[Passage — start]

SNIP: New evidence identifies 64 pesticide residues in milkweed, the main food for monarch butterflies in the west. Milkweed samples from all of the locations studied in California’s Central Valley were contaminated with pesticides, sometimes at levels harmful to monarchs and other insects.

The study raises alarms for remaining western monarchs, a population already at a precariously small size. Over the last few decades their overwintering numbers have plummeted to less than 1% of the population size than in the 1980s—which is a critically low level.

Monarch toxicity data is only available for four of the 64 pesticides found, and even with this limited data, 32% of the samples contained pesticide levels known to be lethal to monarchs, according to a study released today in Frontiers in Ecology and Evolution.

“We expected to find some pesticides in these plants, but we were rather surprised by the depth and extent of the contamination,” said Matt Forister, a butterfly expert, biology professor at the University of Nevada, Reno and co-author of the paper. “From roadsides, from yards, from wildlife refuges, even from plants bought at stores—doesn’t matter from where—it’s all loaded with chemicals. We have previously suggested that pesticides are involved in the decline of low elevation butterflies in California, but the ubiquity and diversity of pesticides we found in these milkweeds was a surprise.”

[Passage — finish]
[Data under study — start]

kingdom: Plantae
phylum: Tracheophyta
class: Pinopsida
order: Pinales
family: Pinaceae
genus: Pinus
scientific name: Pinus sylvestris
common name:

[Data under study — finish]
[Data under study — start]

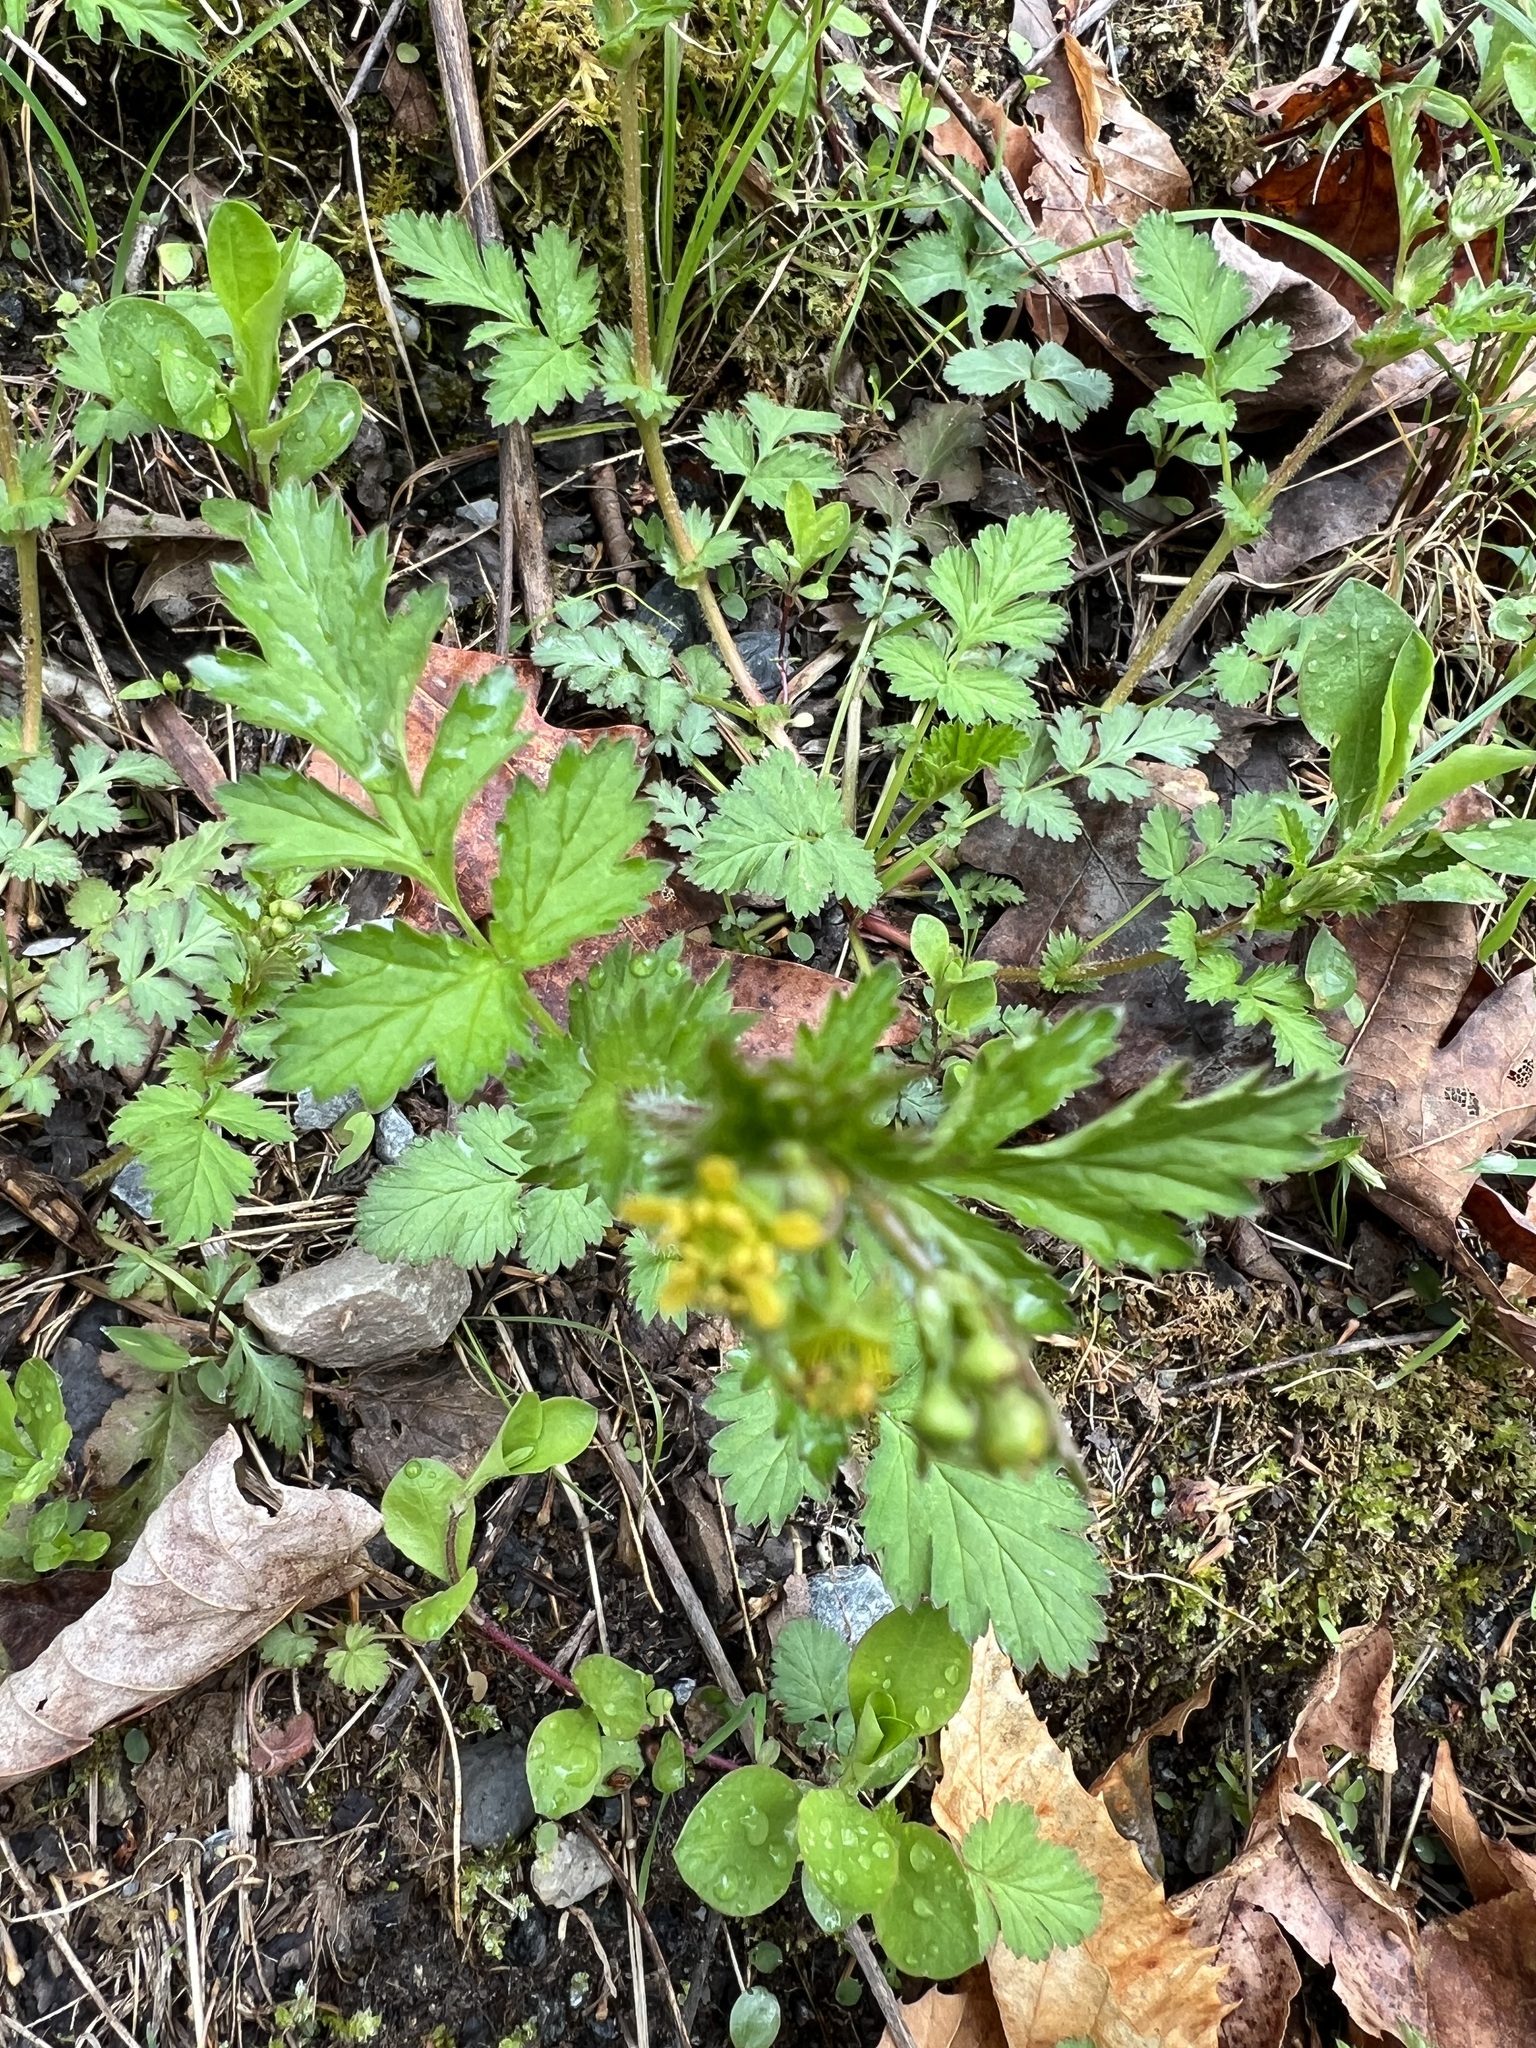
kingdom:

[Data under study — finish]

• Required action A
Please list every kind of place that the quote in the milkweed passage names as a source of contaminated plants.
• Required action B
Write the next paragraph of the milkweed passage, picking up after its final sentence.
The entries are separate material and have nothing to do with the milkweed passage.

• Exercise output A
Roadsides, yards, wildlife refuges, and stores.

• Exercise output B
Milkweed was chosen as the focus of this study because it the only food source for larval monarch butterflies in the West, and thus critical for their survival.

The study’s findings paint a harsh picture for western monarchs, with the 64 different pesticides identified in milkweed. Out of a possible 262 chemicals screened, there was an average of nine types of individual pesticides per sample and as many as 25. Agricultural and retail samples generally had more residues than wildlife refuges and urban areas, but no area was entirely free from contamination. Certain pesticides were present across all landscapes, with five pesticides appearing more than 80% of the time. Chlorantraniliprole, the second most abundant compound, was found at lethal concentrations to Monarchs in 25% of all samples.